GENEL - 19 Aralık 2018 Çarşamba 17:02

Mevlana’nın iktisadi hayatı anlatıldı

A
A
A
Mevlana’nın iktisadi hayatı anlatıldı

Bartın Üniversitesi İktisadi Düşünce Kulübü tarafından düzenlenen konferansta “Mevlana Celaleddin Rumi ve İktisadi Hayatı” anlatıldı.

Bartın Üniversitesi İktisadi Düşünce Kulübü tarafından düzenlenen konferansta “Mevlana Celaleddin Rumi ve İktisadi Hayatı” anlatıldı.


Bartın Üniversitesi İktisadi Düşünce Kulübü tarafından düzenlenen etkinliğin açılış konuşmasını Bartın Üniversitesi Genel Sekreteri Dr. Öğr. Üyesi M. Said Ceyhan yaptı. Ceyhan, “Yüksek değerlerimizden doğan sayısız büyük insanlarımız var. Bunlardan biri olan Mevlana Celaleddin Rumi yaklaşık bin yıldan bu yana Anadolu’da olduğu gibi bütün dünyada insanlık için barış, mutluluk ve kurtuluş simgesi olmuştur. Mevlana, hala değişmeden bütün dünyaya ışığını saçmaya devam etmektedir. Ünlü bir söz vardır, ‘Şeref ve fazilet odur ki düşmanın bile seni takdir ve tasdik etsin.’ Bugün bütün dünyada tüm din mensupları Mevlana’yı takdir ve tasdik etmektedir.” dedi.


‘Mevlana kimdir?’ sorusunu da cevaplayan Ceyhan, “Bana göre Mevlana; sevginin, şefkatin, barışın, bilimin, dengenin ve hoşgörünün timsalidir. Her yönüyle örnek alınması gereken büyük bir değerdir.” diye konuştu.

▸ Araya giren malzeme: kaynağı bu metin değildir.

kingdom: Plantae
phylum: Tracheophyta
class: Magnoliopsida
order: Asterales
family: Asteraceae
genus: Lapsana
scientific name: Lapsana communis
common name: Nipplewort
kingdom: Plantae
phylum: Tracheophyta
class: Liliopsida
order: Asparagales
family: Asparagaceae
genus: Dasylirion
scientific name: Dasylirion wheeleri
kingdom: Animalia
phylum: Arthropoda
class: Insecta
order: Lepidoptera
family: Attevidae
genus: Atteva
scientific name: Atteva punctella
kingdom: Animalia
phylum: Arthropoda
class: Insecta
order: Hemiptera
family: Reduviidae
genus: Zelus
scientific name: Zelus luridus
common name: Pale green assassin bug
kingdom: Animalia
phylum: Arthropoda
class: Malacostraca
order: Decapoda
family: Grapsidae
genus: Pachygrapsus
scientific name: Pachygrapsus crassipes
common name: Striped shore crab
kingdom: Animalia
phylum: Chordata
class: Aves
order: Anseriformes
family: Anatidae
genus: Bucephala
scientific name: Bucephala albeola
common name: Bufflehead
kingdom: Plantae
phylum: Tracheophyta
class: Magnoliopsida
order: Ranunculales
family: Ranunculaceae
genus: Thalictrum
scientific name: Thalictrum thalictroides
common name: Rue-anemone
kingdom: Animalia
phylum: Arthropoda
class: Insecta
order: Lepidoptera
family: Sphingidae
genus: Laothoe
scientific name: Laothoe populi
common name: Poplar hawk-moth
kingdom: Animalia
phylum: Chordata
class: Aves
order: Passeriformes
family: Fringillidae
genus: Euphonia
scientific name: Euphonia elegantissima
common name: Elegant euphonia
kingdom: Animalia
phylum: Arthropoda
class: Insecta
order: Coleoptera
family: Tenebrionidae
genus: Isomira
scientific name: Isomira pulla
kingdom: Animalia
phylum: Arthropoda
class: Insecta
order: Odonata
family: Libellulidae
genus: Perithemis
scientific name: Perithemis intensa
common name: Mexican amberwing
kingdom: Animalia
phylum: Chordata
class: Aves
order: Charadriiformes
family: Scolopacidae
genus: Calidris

Açılış konuşmasının ardından geçilen “Mevlana Celaleddin Rumi ve İktisadi Hayatı” adlı konferansı Prof. Dr. Adem Esen verdi. Konuşmasına Mevlana’nın hayatını anlatarak başlayan Esen, “Büyük mutasavvıf, Mevlana Celalettin Rumi’nin babası büyük alim ve mutasavvıf Bahaeddin Veled’dir. 1207 yılında Belh’de doğdu. 17 Aralık 1273 yılında Konya’da vefat etti.” şeklinde konuştu.


Mevlana’nın birbirinden değerli eserleri olduğundan da bahseden Esen, bu eserlerin neyi anlattığını ve eserlerde insanlık için ne tür mesajlar verildiğini aktardı. Esen, Mevlana’nın dünya ve maddeye bakışını anlatarak, “Mevlana’ya göre dünya, Allah’tan gafil olmaktır. Kumaş, para, ölçüp tartarak ticaret yapmak ve kadın dünya değildir. Tasavvufta dünya-insan ilişkisi, gemi-su ilişkisine benzetilir. Geminin fonksiyonunu yerine getirebilmesi suyun varlığına, hatta geminin su almayıp suyun üzerinde durmasına bağlıdır. İnsan için dünya ve dünya hayatı zorunludur. Ancak suyun nasıl gemiye sızmaması gerekirse, dünya da insanın içine sızmamalıdır. Geminin yolu deryadan, insanın yolu dünyadandır. “Dünya nedir? Dünya ahirete bir araçtır. Dünya amaç olursa Allah’tan gafil olunur. Kumaş, gümüş, evlad-ü iyal değildir amaç Allah’ın rızasıdır. Suyun gemi içinde olması geminin helâkidir. Geminin altındaki su ise geminin yüzmesine yardımcıdır” diyen Mevlana, hayat gemisinin yüzmesi için dünya ve madde suyuna mutlaka ihtiyaç olduğunu, ancak onu geminin içine (kalbe) sokmamak gerektiğini hatırlatmaktadır. ‘Malı, mülkü kalbinden çıkarmış olduğu için, Süleyman (as) kendisine fakir derdi. Bu cihan tamamıyla Allah’ın mülki iken, mülk ve servet, Mevla’nın kalb gözü önünde laşeydir, yani hiçtir.’ O halde dünya, insanın dışında değildir; onu, insanın içinde aramak gerekir.” ifadelerini kullandı.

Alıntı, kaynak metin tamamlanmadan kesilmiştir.